Последнее целиком относилось к моему приятелю. Мать Вани не по воле родителей вышла замуж за казака и стала вдовой, не успев попользоваться казачьими правами, за что и терпела теперь упреки отца.

– Кизячка, ну, много паев у тебя? – издевался дед Катигробов над дочерью, когда та приходила к нему за помощью.

В недавнем прошлом дед Катигроб, как сокращенно называли его в хуторе, слыл отчаянным озорником и пьяницей. Как-то он прокутил в городе не только заработок всей артели, но и весь свой плотницкий инструмент. После этого ходил по хутору и, стучась в калитки и окна зажиточных хозяев, не просил, а требовал:

– А ну-ка, подайте Катигробу на топор!

Помнится, он собрал нужную сумму и купил не только топор, но и весь, какой требовалось, инструмент.

Ваня Рогов боялся деда больше, чем матери, ибо он, взяв на себя обязанность главного воспитателя, был не в меру щедр на затрещины и подзатыльники.

К нашему обоюдному удовольствию, старика не оказалось дома. Была только бабка, широкоплечая, громадного роста старуха, прозванная почему-то Ермачихой.

Ваня повел меня не в ошелеванный красными досками флигель, а в глубь двора, где возвышалась такая же красностенная кухня с пристройкой. В полутемном сарае хорошо пахло сосновой стружкой, стояли длинные верстаки и плотничьи козлы, на стене развешаны топоры, рубанки, фуганки, пилы всех видов.

Ваня влез на верстак, оседлал перекладину, засунул руку в темную щель между камышовой крышей и каменной стеной.

– Погляди в окошко – не идет ли кто, – многозначительно приглушенным голосом приказал он мне.

Я выглянул во двор – там никого не было.

Ваня таинственно кинул мне:

– Главное, чтобы дед не нагрянул. Тогда нам погибель: убьет! Ох, и злющий у меня дедуга!

Пошелестев бумагой, Ваня вытащил из щели какие-то пожелтевшие, подмокшие от протекающей сквозь крышу дождевой воды листки, шепнул:

– Лезай сюда!

Я влез на верстак.

Ваня сунул мне один листок.

– Гляди.

На картинке – усатая глупая рожа со вздутыми щеками, на голову-тыковку нахлобучена корона, в виде расколотого надвое шара с крестиком посредине. С плеча маленькой тщедушной фигурки свисает мантия, вся – в крысиных хвостиках. Царь! Вон как его изобразили!

– Что это? – задал я нелепый вопрос.

– Прахламация, – ответил Ваня. – Не видишь?

– Откуда?

– Ниоткуда. Это дядя Афанасий, плотник, спрятал. Он у нас тихий, смирный, а бывает отчаянный. Дед уже лупил его за такие штуки деревянным аршином при всей артели.

– За что?

– А за то, чтоб не связывался, с кем не следует.

– С забастовщиками?

Я вспомнил ночной новогодний разговор дядей Ивана и Игната с отцом, и в душу дунуло холодком. Нам в училище все время внушали: царь – владыка всего. Нет никого выше его. На небе – бог, на земле – царь. Царя нельзя ругать – за это людей загоняют в Сибирь… А тут – такая рожа, а под рожей – два слова: «Долой! Смерть!» Это – самого царя?

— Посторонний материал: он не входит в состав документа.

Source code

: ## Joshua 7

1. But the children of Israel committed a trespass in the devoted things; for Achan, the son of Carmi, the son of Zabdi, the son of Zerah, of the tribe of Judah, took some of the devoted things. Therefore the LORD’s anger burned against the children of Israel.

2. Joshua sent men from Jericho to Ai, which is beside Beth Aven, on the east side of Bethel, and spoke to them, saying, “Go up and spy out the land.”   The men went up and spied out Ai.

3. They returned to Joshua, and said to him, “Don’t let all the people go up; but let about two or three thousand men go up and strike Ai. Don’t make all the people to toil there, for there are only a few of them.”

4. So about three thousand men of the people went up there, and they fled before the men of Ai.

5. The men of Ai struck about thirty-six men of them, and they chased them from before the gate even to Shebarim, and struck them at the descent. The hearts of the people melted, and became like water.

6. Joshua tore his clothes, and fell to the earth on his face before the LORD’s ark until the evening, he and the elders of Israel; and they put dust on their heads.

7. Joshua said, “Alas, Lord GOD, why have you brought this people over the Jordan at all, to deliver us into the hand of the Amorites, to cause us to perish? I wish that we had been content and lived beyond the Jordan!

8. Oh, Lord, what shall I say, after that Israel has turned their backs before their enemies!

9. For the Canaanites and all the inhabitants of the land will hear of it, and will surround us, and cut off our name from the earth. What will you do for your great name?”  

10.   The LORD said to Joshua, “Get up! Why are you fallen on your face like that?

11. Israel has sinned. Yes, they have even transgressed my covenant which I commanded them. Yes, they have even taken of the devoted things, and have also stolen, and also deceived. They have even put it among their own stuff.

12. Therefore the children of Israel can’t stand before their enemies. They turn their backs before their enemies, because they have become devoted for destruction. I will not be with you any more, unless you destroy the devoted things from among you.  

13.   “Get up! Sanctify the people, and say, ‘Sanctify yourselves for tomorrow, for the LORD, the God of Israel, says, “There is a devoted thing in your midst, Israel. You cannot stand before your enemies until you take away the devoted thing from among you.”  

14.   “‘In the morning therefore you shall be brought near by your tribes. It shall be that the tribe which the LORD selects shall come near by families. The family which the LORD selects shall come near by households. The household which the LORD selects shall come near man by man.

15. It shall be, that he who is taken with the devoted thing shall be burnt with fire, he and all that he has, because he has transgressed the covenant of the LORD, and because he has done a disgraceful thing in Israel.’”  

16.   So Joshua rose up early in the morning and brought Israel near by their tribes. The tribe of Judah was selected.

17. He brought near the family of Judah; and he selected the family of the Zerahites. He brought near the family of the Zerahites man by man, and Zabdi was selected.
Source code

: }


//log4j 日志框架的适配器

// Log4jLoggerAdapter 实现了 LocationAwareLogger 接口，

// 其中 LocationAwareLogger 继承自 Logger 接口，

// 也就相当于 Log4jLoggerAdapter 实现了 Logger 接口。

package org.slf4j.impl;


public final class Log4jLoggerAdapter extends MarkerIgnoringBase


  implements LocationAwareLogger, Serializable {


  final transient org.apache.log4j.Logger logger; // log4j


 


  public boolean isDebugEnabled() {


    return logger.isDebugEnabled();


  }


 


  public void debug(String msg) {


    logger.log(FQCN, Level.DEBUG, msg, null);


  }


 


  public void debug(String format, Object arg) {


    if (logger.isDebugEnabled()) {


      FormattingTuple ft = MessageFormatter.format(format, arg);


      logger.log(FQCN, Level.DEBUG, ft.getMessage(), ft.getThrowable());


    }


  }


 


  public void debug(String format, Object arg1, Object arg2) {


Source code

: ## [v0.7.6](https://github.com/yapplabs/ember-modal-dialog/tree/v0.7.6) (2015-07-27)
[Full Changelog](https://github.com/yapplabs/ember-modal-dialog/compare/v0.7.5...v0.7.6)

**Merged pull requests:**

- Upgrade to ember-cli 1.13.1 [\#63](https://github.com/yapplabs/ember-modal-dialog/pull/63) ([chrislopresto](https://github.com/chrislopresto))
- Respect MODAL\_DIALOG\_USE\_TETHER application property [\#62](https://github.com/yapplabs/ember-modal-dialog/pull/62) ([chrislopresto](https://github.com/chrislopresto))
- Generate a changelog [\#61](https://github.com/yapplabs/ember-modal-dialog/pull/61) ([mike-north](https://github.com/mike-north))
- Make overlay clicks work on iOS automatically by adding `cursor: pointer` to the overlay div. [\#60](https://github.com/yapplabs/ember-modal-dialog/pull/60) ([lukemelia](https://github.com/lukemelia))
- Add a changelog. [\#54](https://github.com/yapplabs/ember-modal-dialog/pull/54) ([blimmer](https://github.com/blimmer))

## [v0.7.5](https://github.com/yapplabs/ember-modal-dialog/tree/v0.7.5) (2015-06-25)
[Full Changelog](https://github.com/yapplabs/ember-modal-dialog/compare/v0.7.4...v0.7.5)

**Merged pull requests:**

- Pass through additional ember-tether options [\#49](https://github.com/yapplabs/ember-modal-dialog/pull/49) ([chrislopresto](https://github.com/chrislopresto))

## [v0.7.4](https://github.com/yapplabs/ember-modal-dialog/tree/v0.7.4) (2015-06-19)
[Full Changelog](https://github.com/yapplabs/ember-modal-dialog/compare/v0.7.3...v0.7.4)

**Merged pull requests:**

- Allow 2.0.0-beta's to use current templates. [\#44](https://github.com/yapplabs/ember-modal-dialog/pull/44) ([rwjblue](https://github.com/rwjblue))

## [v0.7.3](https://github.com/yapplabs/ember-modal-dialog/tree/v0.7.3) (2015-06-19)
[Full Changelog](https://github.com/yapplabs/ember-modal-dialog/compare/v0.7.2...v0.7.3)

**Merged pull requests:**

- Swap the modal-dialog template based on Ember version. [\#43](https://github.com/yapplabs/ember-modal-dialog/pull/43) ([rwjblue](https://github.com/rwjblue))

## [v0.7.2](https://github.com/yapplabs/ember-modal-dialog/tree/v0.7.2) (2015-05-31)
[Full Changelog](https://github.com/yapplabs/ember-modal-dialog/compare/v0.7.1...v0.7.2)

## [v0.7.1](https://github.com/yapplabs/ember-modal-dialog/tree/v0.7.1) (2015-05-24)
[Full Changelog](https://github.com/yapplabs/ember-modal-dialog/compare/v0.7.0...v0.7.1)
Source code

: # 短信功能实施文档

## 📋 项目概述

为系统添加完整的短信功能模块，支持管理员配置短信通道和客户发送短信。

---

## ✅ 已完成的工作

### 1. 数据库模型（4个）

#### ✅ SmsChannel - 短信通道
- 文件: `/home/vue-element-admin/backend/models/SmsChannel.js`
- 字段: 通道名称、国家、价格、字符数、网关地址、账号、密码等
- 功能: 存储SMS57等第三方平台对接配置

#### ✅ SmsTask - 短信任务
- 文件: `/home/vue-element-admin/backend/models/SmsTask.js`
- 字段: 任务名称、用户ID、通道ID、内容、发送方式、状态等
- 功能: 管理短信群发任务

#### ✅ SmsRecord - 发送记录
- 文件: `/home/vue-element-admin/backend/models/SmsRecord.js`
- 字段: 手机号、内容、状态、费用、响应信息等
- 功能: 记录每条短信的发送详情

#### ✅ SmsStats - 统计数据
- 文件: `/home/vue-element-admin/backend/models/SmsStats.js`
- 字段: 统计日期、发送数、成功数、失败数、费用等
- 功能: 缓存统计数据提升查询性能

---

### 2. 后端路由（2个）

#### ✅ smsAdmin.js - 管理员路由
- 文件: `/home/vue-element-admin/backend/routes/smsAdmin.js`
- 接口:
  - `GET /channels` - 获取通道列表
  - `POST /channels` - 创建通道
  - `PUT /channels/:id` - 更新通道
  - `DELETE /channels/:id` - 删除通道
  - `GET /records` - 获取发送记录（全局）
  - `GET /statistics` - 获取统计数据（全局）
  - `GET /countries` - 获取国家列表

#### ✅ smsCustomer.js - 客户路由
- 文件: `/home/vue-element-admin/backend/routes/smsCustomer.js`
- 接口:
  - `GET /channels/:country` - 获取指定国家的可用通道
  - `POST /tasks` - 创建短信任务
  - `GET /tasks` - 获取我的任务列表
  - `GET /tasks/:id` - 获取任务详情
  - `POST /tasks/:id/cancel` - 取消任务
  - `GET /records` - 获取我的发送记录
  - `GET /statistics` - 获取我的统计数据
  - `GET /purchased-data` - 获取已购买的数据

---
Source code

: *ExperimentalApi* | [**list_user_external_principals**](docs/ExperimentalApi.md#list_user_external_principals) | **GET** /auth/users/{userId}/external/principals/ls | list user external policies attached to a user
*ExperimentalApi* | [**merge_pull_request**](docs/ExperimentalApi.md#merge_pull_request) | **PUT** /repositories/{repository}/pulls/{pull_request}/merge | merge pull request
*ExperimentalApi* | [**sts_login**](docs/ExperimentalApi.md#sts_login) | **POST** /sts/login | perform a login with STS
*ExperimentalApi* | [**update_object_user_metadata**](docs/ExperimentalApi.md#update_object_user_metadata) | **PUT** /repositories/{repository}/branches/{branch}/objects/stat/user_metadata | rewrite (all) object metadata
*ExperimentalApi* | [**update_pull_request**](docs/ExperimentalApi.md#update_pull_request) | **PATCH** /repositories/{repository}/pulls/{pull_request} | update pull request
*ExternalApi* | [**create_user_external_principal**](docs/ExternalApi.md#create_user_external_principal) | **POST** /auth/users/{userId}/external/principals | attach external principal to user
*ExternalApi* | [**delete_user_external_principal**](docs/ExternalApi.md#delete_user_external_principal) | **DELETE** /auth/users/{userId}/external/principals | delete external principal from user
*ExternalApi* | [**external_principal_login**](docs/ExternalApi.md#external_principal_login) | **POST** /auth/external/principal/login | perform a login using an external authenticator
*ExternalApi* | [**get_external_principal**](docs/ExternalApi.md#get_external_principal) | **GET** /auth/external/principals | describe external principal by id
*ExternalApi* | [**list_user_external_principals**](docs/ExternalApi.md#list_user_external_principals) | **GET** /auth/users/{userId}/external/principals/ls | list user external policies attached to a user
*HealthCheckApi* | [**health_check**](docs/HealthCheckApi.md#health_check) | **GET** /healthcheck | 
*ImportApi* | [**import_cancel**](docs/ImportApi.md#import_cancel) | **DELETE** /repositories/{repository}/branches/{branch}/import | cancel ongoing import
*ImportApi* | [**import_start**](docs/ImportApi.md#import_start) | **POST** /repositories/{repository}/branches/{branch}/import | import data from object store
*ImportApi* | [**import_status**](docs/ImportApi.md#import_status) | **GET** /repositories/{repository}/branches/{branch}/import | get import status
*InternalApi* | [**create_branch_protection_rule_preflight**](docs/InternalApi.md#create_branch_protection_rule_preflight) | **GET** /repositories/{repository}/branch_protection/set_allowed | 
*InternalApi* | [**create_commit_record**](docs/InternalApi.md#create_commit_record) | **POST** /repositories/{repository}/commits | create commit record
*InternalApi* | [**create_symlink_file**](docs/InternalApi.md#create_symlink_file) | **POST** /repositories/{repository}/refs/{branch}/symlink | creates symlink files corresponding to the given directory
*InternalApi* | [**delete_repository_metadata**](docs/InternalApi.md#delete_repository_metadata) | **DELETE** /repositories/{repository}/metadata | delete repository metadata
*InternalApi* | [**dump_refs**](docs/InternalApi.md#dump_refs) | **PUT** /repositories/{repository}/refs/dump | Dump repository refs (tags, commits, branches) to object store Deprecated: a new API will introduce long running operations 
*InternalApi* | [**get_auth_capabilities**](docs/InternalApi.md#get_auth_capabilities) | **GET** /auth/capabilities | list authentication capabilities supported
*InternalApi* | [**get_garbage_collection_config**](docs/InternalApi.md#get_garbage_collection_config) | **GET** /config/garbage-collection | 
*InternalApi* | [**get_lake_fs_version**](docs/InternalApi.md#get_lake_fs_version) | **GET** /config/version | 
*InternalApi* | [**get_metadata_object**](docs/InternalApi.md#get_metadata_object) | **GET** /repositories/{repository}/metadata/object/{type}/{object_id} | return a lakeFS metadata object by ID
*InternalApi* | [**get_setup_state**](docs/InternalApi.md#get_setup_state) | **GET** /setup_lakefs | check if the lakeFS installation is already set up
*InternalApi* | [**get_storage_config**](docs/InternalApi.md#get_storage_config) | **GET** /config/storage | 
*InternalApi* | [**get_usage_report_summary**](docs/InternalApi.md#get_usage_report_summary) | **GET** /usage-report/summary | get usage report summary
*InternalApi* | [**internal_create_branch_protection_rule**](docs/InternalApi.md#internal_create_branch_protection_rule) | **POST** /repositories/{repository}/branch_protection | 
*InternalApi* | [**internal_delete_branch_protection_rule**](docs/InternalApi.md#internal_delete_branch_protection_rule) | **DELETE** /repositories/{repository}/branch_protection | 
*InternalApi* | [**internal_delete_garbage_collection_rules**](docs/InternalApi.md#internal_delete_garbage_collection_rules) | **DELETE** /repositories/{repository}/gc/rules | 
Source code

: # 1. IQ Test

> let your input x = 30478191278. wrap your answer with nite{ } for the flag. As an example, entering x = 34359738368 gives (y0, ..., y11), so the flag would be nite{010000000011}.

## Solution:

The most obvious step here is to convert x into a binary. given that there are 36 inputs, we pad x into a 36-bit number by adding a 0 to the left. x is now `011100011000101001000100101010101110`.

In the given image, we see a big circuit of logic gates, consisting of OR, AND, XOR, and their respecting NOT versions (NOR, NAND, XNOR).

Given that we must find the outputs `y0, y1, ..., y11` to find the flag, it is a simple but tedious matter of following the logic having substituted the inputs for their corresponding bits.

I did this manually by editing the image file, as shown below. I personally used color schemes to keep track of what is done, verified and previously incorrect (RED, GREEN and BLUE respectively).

Вспомнилась и таинственная спрятанная в адабашевском саду глиняная широкогорлая бутылка с загадочной крамольной книжкой. Как будто вновь повторялась уже раз слышанная история. Как будто новый Африкан Коршунов ходил невидимый по хутору и подсовывал там и сям то книжку про пауков и мух, то вот такую картинку.

Ваня пошелестел бумагой, сунул картинку под застреху, шепнул:

– Слезай!

И, спрыгнув на пол вместе со мной, сказал:

– Вот, брат, какие есть картинки. А твой Каханов рисует всякую ерунду. Сопли размазывает…

– А если узнает атаман – что будет? – спросил я.

– Никто не узнает. И ты – никому. Ни-ни. Понял? – Ваня устрашающе округлил глаза. – Дед говорит: скоро будет ревелют

– А что такое – ревелют?

–  Ревелют, понимаешь, – раздельно произнес Ваня, – это когда все пойдут против царя и против богатых. Будут убивать друг друга: иногородние – казаков, казаки – иногородних, богатые – бедных, бедные – богатых…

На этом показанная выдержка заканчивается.